**JOB ITEM**
Return the lines of the records below verbatim, starting with the line that contains "What is the value" and stopping after the line that contains "What is the sum of all values?". Omit the pictures from your output.

**DATASET RECORDS**
=======
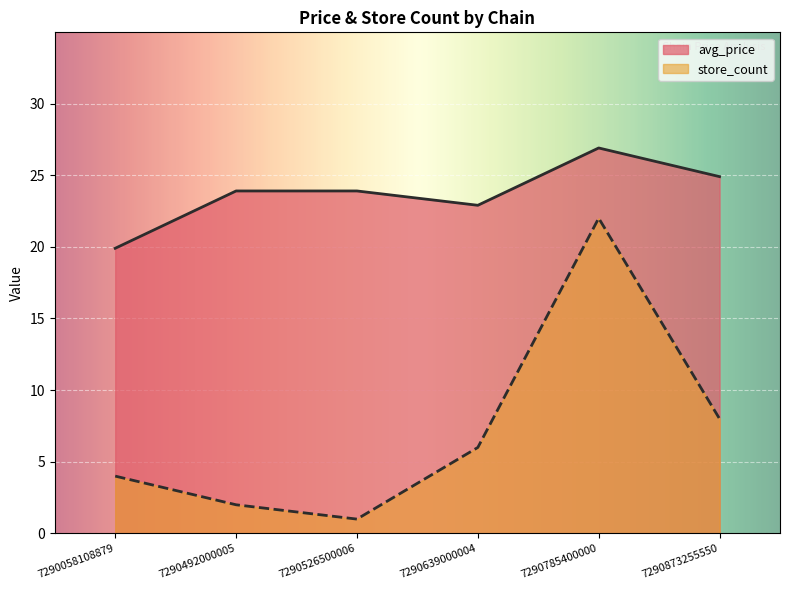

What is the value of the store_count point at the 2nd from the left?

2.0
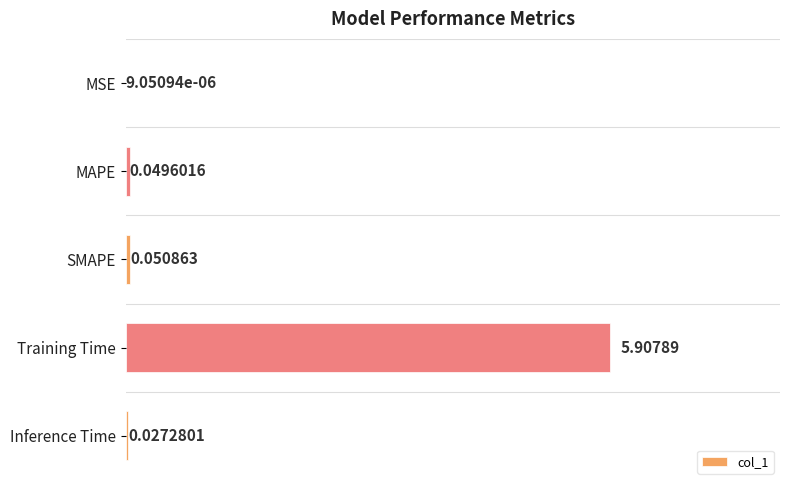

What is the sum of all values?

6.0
=======
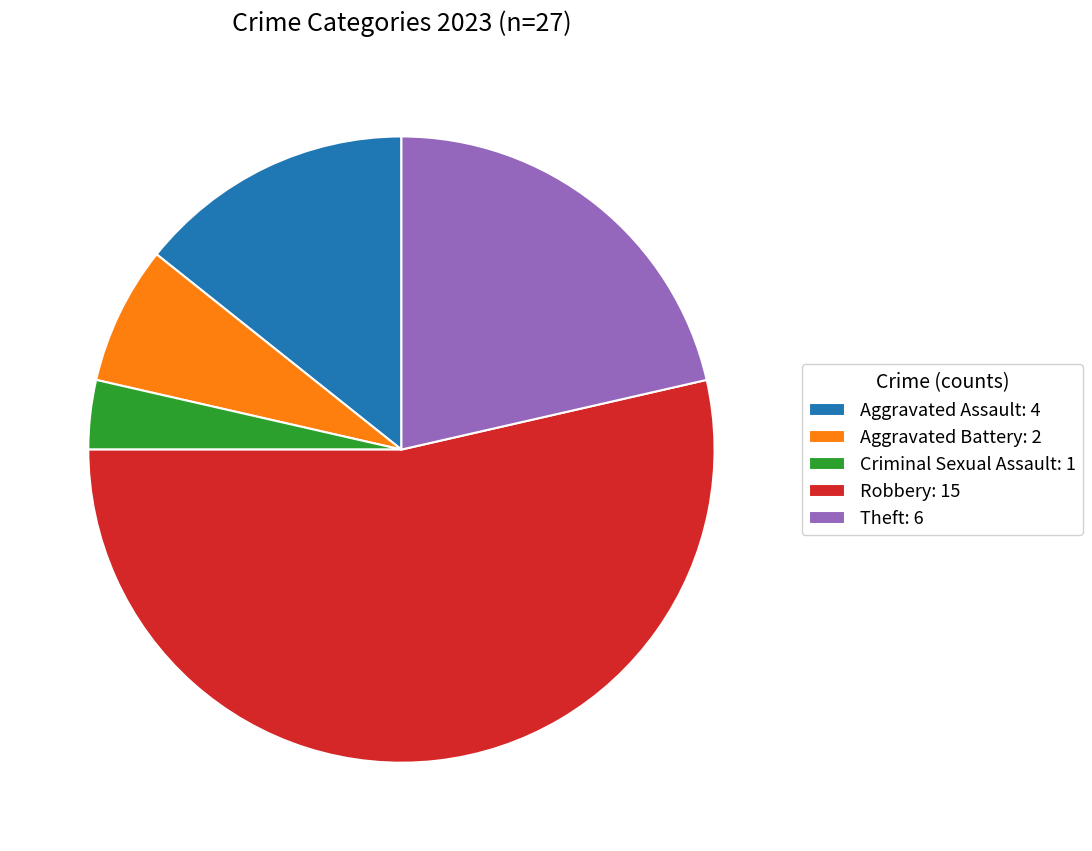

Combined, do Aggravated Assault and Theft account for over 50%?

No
=======
**SOLUTION**
What is the value of the store_count point at the 2nd from the left?

2.0

What is the sum of all values?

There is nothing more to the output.